(Transcription below image)
1st Dec 1918 Still I am here
David to May Holzminden Letter No 36 Dec 1st 1918
My Dearest,
And still I am here, though I haven’t given up hope of being with you before this gets there. In the meantime we get no news as when we are likely to go, although of course there are innumerable wild & wonderful rumours continually floating around. I have heard from the Educational people that they have sent on one of the three books, but I haven’t got it yet of course. Hope it comes before I leave here. Will you please thank Muriel for writing to them. There is a man in camp here who comes from Dublin, & I have been talking to him a good deal lately & some of his phrases etc are Mrs Sandy’s exactly.
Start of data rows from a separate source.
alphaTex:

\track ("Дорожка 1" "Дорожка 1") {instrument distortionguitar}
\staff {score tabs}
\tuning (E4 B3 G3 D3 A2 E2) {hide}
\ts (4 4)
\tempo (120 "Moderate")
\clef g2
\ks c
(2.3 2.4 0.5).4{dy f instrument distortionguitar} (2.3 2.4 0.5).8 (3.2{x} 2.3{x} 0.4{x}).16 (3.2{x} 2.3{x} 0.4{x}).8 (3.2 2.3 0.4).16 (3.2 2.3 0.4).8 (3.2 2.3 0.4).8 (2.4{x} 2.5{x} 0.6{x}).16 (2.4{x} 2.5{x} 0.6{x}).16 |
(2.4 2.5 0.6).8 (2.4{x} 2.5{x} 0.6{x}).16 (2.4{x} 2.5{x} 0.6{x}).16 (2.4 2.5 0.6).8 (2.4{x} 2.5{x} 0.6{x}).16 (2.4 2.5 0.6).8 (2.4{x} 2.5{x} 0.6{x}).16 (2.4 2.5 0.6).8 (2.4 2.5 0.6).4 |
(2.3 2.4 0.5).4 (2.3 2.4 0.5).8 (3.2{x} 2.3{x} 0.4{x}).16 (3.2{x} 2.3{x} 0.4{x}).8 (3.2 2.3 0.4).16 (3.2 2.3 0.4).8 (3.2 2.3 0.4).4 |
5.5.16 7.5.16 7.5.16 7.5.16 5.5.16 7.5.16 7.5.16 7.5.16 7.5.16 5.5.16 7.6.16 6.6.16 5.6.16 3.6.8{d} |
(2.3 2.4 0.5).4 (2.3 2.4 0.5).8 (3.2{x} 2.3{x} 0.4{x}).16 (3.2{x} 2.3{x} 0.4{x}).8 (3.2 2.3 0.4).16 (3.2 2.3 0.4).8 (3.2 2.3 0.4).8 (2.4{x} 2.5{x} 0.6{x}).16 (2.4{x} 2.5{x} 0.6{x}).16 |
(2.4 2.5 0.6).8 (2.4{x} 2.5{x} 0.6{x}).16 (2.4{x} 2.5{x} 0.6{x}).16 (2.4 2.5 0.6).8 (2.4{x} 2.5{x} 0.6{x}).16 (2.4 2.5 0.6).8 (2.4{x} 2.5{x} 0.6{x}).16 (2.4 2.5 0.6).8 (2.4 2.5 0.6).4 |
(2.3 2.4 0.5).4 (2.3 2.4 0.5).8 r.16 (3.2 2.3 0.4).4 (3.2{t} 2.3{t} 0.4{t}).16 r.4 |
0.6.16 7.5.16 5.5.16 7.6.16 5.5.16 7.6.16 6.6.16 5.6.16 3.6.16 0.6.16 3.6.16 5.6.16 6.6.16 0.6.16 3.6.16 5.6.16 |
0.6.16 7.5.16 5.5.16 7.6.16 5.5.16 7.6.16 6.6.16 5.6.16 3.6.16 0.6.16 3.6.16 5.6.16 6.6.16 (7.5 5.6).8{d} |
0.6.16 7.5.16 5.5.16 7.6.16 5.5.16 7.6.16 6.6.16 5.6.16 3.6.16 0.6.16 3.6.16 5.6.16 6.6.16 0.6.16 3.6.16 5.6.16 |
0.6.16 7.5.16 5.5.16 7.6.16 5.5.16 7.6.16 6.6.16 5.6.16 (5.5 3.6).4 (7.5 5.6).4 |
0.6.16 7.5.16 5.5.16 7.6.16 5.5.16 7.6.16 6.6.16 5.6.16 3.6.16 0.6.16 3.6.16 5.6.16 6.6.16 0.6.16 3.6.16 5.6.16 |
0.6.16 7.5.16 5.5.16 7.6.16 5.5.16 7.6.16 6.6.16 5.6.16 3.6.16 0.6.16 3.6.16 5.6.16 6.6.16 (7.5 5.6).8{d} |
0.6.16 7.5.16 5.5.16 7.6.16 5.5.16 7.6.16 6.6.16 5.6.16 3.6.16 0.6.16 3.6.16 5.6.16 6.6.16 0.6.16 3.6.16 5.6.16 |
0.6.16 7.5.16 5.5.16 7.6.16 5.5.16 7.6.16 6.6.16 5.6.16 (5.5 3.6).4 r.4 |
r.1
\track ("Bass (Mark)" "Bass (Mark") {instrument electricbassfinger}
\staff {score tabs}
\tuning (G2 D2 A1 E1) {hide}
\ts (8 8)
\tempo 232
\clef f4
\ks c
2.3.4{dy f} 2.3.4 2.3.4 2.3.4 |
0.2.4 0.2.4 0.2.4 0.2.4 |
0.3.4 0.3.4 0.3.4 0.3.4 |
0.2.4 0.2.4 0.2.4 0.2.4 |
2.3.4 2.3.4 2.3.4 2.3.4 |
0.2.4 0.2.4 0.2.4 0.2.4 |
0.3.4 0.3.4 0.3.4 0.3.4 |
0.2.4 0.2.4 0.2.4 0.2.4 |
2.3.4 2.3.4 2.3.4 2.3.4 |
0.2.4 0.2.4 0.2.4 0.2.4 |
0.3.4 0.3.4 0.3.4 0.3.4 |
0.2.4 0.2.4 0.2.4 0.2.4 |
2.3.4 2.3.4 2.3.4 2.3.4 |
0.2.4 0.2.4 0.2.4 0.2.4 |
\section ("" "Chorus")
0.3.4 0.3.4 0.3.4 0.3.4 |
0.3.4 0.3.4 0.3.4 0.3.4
You say you are possibly sending me some more snapshots. I do hope I get them. There is no need for you to worry about my getting influenza for I have not had the slightest tendency that way & then you have been bad yourself & been in bed. I am the one to worry, & I have wanted to nurse you, but still it was good of you to take care of yourself. Those lectures at the Insurance Institute sound most interesting & I would very much like to hear several of them myself. I know you must be up to your eyes with work between the bazaar & the office & I am just hoping you won’t absolutely fag yourself out. I wonder if you reach £200 this time. Somehow I have an idea you will. Since we have known that at last the war is really over the days seem like weeks & one cannot settle down to read, work, or do anything else, with any sort of decent result. Then at one time you seem absolutely confident that you will be home for Christmas & another this hope fades away into a mere possibility. Naturally we hope to be amongst the first to go, but of course we are quite a minor detail compared with the numbers elsewhere & the tremendous numbers of other things all having to be done quickly. Still once I do get home everything will be different, only one wants things & wants them now.